* [TEXT SECTION]
Mostly for the Science Olympiad – Division C – Maglev event, but also just to learn more about Arduino in general, I tried to build a photogate setup on the cheap;-) I expect the Maglev event’s timed part to be somewhere in between two and three seconds. So even for test runs, a hand based stop watch is not really an option. Some high schools apparently have photogate timers for their Physics education (we had them even at the middle school level in Germany around 1982), but our charter school does not. So those are basically the reasons why I set out to build something to use.
After looking at the commercially available setups and finding that they are somewhat out of what I wanted to spend, I found Liudr’s Photopage which gave me hope. He used rather small gates which would not work for me. So the first step was to find some gates which could handle >= 8cm distance. I found that the Honeywell HOA 6299 gates should be able to do that and that it should be really easy to interface them to the Arduino ports;-) I got two pairs @ newark.com for $63, not exactly cheap but cheaper than one complete commercial gate. They work very well with my Mega ADK;-) I currently use a breadboard, but it is not really needed. The 5V pin works well as power supply for the gates, and the outputs go straight to pin 2 and 3 respectively. Any 5V based Arduino should be able to handle the gates, the ADK is kind of overkill for this, but that’s what I have;-)

* [RECORDS SUPPLIED]
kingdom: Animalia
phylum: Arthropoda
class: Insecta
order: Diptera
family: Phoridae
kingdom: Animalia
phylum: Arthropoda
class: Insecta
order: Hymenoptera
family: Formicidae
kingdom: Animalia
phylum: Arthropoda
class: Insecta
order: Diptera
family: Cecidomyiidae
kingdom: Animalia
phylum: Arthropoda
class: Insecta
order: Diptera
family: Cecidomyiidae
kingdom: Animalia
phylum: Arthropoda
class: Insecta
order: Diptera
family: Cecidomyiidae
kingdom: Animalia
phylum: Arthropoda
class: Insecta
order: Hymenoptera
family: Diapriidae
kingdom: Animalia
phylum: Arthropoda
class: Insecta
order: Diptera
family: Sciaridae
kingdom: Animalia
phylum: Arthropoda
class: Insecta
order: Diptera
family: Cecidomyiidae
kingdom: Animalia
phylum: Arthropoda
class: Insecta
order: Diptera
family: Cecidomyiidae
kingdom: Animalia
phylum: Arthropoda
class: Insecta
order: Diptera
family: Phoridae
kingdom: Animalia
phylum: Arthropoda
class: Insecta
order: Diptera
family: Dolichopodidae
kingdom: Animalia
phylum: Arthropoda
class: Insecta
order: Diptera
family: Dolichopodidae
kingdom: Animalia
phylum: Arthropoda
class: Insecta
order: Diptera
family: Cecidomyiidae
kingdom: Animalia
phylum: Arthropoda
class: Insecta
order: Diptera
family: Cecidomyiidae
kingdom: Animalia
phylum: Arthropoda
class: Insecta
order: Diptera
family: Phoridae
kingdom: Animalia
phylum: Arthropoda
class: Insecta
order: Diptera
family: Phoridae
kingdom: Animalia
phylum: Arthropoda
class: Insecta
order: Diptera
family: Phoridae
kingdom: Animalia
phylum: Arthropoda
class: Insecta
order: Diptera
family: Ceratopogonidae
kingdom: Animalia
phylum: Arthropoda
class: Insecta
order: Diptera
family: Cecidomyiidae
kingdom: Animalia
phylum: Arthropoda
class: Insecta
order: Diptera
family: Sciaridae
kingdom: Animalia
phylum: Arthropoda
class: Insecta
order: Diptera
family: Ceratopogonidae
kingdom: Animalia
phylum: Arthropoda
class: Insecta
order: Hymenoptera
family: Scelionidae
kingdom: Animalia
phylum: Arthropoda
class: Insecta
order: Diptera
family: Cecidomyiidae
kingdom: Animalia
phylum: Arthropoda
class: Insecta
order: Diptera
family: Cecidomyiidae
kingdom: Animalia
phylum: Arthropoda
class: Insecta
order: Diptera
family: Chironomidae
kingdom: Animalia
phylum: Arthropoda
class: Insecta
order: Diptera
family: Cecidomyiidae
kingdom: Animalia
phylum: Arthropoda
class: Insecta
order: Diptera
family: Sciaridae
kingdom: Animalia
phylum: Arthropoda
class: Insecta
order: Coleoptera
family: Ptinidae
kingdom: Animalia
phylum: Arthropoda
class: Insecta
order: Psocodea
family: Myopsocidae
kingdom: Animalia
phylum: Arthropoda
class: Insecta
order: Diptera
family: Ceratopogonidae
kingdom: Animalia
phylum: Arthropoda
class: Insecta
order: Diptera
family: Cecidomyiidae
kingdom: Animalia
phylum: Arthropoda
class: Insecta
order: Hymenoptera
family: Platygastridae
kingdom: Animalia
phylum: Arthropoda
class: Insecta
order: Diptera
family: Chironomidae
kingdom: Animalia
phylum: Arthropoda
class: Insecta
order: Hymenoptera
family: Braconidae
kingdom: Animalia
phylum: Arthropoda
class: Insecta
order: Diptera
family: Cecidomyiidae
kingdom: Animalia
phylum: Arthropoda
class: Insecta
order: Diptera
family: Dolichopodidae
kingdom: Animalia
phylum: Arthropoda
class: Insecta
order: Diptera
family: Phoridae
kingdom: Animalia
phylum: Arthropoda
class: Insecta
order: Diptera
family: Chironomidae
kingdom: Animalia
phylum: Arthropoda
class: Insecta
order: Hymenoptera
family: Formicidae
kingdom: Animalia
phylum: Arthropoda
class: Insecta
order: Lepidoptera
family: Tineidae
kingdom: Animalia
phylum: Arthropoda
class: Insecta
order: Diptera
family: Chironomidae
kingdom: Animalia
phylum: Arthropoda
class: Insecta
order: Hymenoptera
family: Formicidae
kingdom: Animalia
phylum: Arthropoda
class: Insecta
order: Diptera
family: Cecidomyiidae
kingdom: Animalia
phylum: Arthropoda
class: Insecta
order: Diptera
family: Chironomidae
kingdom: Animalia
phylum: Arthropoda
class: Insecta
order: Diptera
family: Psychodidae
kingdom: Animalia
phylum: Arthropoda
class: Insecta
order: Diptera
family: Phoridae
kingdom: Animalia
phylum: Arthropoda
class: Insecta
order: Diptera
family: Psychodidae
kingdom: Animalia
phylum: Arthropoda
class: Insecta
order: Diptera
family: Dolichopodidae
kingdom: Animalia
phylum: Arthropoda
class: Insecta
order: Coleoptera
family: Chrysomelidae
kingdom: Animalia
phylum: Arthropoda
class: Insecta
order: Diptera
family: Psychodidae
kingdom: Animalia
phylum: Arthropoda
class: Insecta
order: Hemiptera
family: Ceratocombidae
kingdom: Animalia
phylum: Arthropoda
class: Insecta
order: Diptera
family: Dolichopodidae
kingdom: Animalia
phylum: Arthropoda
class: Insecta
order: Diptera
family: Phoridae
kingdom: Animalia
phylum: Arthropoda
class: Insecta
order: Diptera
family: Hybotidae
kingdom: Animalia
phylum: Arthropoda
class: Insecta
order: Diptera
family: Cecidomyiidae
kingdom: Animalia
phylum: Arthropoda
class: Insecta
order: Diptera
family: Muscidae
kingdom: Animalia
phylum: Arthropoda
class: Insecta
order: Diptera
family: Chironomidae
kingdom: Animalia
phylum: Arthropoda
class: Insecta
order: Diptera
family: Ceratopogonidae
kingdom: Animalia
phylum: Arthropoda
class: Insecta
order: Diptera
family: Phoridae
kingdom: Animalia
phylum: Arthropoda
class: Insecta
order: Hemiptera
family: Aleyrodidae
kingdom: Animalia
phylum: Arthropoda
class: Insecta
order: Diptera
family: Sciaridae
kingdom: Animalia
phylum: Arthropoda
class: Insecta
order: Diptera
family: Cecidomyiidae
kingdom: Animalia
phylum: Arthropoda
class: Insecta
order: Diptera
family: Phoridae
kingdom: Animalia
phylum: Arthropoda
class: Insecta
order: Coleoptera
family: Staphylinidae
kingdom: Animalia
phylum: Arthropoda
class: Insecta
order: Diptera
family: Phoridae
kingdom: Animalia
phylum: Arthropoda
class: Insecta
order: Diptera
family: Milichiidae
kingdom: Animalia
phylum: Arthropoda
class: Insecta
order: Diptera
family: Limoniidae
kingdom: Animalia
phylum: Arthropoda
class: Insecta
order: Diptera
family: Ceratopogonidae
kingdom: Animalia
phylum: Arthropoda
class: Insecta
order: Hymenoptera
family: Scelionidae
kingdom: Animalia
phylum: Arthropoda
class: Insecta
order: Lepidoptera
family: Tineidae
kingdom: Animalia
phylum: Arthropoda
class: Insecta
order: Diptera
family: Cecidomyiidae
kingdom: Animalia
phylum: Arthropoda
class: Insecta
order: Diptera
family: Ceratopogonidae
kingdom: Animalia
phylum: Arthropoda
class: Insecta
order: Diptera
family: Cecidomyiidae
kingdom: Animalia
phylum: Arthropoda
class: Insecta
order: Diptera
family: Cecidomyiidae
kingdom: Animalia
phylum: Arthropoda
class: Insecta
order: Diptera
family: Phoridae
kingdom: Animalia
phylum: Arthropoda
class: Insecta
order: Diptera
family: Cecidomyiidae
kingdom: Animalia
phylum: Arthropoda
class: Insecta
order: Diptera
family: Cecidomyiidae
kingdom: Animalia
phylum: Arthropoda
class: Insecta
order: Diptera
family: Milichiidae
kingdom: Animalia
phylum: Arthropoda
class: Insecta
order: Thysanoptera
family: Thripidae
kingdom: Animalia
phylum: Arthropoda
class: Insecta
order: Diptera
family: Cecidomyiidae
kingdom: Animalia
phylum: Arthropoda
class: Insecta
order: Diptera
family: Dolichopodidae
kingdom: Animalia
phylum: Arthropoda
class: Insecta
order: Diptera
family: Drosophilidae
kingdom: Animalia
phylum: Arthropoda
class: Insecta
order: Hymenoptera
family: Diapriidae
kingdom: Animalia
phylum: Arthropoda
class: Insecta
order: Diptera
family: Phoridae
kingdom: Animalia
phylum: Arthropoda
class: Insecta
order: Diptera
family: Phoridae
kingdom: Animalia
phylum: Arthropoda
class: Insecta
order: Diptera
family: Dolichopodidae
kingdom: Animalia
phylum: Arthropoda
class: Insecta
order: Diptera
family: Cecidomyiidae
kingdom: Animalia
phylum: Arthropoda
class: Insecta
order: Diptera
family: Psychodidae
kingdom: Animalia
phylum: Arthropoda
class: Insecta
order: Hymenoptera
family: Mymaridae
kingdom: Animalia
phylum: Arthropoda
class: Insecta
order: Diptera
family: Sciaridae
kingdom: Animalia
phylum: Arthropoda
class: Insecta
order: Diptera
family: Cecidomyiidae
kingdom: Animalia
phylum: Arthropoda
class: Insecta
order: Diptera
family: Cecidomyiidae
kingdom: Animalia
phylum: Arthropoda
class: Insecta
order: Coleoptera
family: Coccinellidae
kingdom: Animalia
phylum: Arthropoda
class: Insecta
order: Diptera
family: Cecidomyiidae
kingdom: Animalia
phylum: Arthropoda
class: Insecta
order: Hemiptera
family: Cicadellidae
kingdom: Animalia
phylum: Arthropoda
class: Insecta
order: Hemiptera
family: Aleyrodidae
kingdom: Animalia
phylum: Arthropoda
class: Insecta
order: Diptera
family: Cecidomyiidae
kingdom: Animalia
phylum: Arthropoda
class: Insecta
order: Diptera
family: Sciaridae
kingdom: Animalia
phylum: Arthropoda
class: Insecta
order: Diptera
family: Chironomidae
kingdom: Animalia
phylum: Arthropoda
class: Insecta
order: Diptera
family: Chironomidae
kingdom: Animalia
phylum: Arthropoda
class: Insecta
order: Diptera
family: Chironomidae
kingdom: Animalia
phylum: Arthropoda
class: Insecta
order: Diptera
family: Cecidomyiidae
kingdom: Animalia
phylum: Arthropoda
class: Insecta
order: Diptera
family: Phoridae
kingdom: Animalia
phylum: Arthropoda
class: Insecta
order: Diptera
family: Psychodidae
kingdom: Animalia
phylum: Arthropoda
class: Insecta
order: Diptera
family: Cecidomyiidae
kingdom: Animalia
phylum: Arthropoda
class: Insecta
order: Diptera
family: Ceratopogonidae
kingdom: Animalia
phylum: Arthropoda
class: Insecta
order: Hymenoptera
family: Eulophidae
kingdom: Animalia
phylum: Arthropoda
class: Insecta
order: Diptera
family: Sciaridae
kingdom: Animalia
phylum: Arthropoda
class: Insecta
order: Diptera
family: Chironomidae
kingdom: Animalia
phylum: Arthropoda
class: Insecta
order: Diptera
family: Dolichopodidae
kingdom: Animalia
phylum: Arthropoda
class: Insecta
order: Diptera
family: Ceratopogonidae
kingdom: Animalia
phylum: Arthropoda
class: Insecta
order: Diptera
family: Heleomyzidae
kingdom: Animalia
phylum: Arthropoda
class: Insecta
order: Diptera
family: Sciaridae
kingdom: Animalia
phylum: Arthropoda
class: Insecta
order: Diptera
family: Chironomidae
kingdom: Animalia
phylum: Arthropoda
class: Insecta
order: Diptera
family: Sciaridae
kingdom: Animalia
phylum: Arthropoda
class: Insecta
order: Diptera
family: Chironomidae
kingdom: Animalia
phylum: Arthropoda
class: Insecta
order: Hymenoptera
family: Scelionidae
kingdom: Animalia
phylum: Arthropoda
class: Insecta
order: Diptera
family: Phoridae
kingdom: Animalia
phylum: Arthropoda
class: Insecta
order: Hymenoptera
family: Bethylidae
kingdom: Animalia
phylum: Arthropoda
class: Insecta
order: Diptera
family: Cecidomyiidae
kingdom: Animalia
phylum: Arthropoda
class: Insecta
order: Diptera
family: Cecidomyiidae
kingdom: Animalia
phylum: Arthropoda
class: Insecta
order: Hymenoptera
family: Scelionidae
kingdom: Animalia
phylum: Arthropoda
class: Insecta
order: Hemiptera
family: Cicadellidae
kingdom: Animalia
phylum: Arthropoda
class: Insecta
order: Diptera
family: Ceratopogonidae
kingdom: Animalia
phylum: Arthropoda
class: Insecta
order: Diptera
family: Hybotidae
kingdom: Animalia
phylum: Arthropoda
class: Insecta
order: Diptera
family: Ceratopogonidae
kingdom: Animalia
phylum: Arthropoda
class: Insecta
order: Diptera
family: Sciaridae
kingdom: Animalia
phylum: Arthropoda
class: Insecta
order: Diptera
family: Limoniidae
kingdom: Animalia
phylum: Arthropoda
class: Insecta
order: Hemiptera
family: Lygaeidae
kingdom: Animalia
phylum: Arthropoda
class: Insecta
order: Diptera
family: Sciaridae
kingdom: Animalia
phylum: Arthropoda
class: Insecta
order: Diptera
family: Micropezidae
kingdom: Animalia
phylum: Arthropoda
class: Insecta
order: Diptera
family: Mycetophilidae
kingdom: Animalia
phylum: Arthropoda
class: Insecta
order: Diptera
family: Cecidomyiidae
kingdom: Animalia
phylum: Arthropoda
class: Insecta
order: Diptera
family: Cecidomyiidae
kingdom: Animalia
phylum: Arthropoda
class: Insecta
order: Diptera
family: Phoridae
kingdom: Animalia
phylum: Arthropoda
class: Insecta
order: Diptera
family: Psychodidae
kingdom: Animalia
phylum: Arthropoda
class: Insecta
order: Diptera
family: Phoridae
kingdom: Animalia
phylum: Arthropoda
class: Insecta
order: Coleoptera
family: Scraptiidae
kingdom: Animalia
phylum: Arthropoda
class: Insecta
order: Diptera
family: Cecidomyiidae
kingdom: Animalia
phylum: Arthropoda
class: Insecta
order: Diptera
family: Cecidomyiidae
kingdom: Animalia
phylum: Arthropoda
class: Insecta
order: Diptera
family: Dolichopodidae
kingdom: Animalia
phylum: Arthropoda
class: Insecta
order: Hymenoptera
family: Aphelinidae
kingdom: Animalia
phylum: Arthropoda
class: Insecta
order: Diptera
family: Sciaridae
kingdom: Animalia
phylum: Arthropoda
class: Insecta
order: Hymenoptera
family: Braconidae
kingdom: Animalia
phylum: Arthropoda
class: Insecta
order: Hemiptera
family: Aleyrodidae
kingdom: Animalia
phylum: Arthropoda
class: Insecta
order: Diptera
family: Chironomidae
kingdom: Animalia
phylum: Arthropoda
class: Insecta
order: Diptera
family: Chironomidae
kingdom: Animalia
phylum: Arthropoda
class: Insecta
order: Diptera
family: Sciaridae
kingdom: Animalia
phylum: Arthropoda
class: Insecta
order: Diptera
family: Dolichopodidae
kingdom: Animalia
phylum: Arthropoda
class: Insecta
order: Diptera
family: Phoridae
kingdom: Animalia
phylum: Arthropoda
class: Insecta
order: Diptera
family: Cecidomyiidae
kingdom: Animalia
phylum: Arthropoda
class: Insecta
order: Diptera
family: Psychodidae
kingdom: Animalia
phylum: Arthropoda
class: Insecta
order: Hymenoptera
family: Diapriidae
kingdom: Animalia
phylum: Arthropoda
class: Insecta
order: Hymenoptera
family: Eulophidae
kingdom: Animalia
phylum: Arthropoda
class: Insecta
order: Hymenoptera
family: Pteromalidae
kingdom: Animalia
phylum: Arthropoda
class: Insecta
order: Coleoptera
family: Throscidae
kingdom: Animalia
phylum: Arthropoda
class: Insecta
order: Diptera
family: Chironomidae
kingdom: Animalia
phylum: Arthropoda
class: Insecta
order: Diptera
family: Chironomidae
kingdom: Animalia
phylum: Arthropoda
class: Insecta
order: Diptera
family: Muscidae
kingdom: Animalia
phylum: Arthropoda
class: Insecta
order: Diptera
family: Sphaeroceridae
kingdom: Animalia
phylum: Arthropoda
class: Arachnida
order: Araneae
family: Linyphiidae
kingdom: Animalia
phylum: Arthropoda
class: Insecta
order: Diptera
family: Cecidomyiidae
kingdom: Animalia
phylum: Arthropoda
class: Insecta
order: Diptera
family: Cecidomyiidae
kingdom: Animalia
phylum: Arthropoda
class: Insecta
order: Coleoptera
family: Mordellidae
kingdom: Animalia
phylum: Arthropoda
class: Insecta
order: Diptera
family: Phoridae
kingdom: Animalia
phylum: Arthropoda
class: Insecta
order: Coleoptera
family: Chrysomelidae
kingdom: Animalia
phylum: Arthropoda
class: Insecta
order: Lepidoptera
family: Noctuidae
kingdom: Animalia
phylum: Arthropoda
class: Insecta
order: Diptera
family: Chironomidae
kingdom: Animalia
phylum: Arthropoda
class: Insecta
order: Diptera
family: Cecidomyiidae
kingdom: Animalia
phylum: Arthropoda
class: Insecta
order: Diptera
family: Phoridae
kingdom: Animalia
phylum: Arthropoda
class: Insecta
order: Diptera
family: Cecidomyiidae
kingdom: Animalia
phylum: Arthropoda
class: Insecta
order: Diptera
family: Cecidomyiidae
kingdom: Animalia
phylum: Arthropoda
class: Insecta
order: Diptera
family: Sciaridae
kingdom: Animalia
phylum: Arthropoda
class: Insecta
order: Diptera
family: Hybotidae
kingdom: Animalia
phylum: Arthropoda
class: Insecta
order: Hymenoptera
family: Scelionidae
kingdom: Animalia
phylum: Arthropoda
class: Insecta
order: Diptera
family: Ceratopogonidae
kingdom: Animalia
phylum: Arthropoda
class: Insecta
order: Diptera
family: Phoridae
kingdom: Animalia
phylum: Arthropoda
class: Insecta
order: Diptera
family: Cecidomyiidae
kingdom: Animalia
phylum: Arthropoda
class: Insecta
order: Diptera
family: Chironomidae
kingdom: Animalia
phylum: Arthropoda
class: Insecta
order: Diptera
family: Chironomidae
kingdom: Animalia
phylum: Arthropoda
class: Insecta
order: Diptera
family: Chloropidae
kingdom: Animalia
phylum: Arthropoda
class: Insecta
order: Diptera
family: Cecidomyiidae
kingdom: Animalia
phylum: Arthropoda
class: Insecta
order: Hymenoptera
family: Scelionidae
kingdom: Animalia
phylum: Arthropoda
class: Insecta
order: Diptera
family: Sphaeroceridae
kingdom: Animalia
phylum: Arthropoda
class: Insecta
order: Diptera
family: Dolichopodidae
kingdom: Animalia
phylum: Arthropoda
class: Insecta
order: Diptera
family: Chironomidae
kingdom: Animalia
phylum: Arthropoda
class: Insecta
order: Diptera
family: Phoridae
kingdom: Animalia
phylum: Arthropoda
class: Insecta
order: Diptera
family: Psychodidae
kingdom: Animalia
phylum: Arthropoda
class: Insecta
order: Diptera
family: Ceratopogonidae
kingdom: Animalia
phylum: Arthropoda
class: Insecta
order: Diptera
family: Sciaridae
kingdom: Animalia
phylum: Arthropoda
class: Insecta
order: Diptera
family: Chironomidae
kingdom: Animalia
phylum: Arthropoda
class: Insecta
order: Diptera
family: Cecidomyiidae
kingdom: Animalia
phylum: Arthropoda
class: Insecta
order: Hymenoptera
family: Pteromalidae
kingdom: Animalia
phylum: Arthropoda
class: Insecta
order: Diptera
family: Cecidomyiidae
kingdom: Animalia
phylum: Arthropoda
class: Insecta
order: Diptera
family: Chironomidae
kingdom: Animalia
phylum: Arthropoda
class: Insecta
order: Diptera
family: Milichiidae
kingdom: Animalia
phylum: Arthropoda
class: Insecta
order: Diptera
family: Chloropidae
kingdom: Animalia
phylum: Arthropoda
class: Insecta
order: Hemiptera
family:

* [WRITTEN PROBLEM]
Retype the passage on building a cheap Arduino photogate timer, starting at "Mostly for the" and ending at "something to use.".

* [COMPLETED TASK]
Mostly for the Science Olympiad – Division C – Maglev event, but also just to learn more about Arduino in general, I tried to build a photogate setup on the cheap;-) I expect the Maglev event’s timed part to be somewhere in between two and three seconds. So even for test runs, a hand based stop watch is not really an option. Some high schools apparently have photogate timers for their Physics education (we had them even at the middle school level in Germany around 1982), but our charter school does not. So those are basically the reasons why I set out to build something to use.